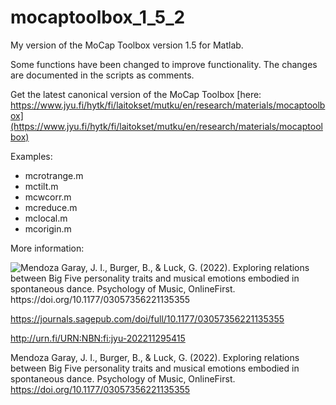 # mocaptoolbox_1_5_2

My version of the MoCap Toolbox version 1.5 for Matlab. 

Some functions have been changed to improve functionality. The changes are documented in the scripts as comments.

Get the latest canonical version of the MoCap Toolbox [here: https://www.jyu.fi/hytk/fi/laitokset/mutku/en/research/materials/mocaptoolbox](https://www.jyu.fi/hytk/fi/laitokset/mutku/en/research/materials/mocaptoolbox) 


Examples:

* mcrotrange.m
* mctilt.m
* mcwcorr.m
* mcreduce.m
* mclocal.m
* mcorigin.m

More information: 

![Mendoza Garay, J. I., Burger, B., & Luck, G. (2022). Exploring relations between Big Five personality traits and musical emotions embodied in spontaneous dance. Psychology of Music, OnlineFirst. https://doi.org/10.1177/03057356221135355 ](https://journals.sagepub.com/doi/full/10.1177/03057356221135355)

https://journals.sagepub.com/doi/full/10.1177/03057356221135355

http://urn.fi/URN:NBN:fi:jyu-202211295415

Mendoza Garay, J. I., Burger, B., & Luck, G. (2022). Exploring relations between Big Five personality traits and musical emotions embodied in spontaneous dance. Psychology of Music, OnlineFirst. https://doi.org/10.1177/03057356221135355
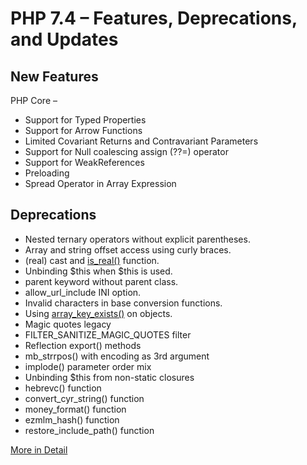 # PHP 7.4 – Features, Deprecations, and Updates


## New Features

PHP Core – 

- Support for Typed Properties
- Support for Arrow Functions
- Limited Covariant Returns and Contravariant Parameters
- Support for Null coalescing assign (??=) operator
- Support for WeakReferences
- Preloading
- Spread Operator in Array Expression


## Deprecations



- Nested ternary operators without explicit parentheses.
- Array and string offset access using curly braces.
- (real) cast and [is_real()](https://www.php.net/manual/en/function.is-real.php) function.
- Unbinding $this when $this is used.
- parent keyword without parent class.
- allow_url_include INI option.
- Invalid characters in base conversion functions.
- Using [array_key_exists()](https://www.php.net/manual/en/function.array-key-exists.php) on objects.
- Magic quotes legacy
- FILTER_SANITIZE_MAGIC_QUOTES filter
- Reflection export() methods
- mb_strrpos() with encoding as 3rd argument
- implode() parameter order mix
- Unbinding $this from non-static closures
- hebrevc() function
- convert_cyr_string() function
- money_format() function
- ezmlm_hash() function
- restore_include_path() function


[More in Detail](https://wiki.php.net/rfc/deprecations_php_7_4)



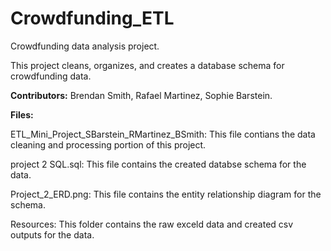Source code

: # Crowdfunding_ETL
Crowdfunding data analysis project.

This project cleans, organizes, and creates a database schema for crowdfunding data.

**Contributors:** Brendan Smith, Rafael Martinez, Sophie Barstein. 

**Files:**

ETL_Mini_Project_SBarstein_RMartinez_BSmith: This file contians the data cleaning and processing portion of this project.

project 2 SQL.sql: This file contains the created databse schema for the data.

Project_2_ERD.png: This file contains the entity relationship diagram for the schema.

Resources: This folder contains the raw exceld data and created csv outputs for the data. 
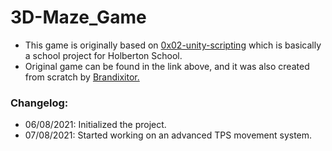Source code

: # 3D-Maze_Game

- This game is originally based on [0x02-unity-scripting](https://github.com/Brandixitor/0x02-unity-scripting) which is basically a school project for Holberton School.
- Original game can be found in the link above, and it was also created from scratch by [Brandixitor.](https://github.com/Brandixitor)


### Changelog:
- 06/08/2021: Initialized the project.
- 07/08/2021: Started working on an advanced TPS movement system.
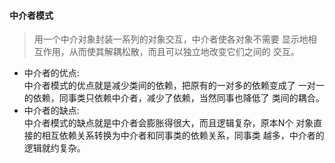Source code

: #### 中介者模式
> 用一个中介对象封装一系列的对象交互，中介者使各对象不需要
>显示地相互作用，从而使其解耦松散，而且可以独立地改变它们之间的
>交互。
* 中介者的优点:  
中介者模式的优点就是减少类间的依赖，把原有的一对多的依赖变成了
一对一的依赖，同事类只依赖中介者，减少了依赖，当然同事也降低了
类间的耦合。
* 中介者的缺点:  
中介者模式的缺点就是中介者会膨胀得很大，而且逻辑复杂，原本N个
对象直接的相互依赖关系转换为中介者和同事类的依赖关系，同事类
越多，中介者的逻辑就约复杂。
**********
§ **Problem requirements**
Count the lines in the listing that contain the string "https", with uppercase and lowercase treated as different. Reply with the number alone.

§ **Response area**
9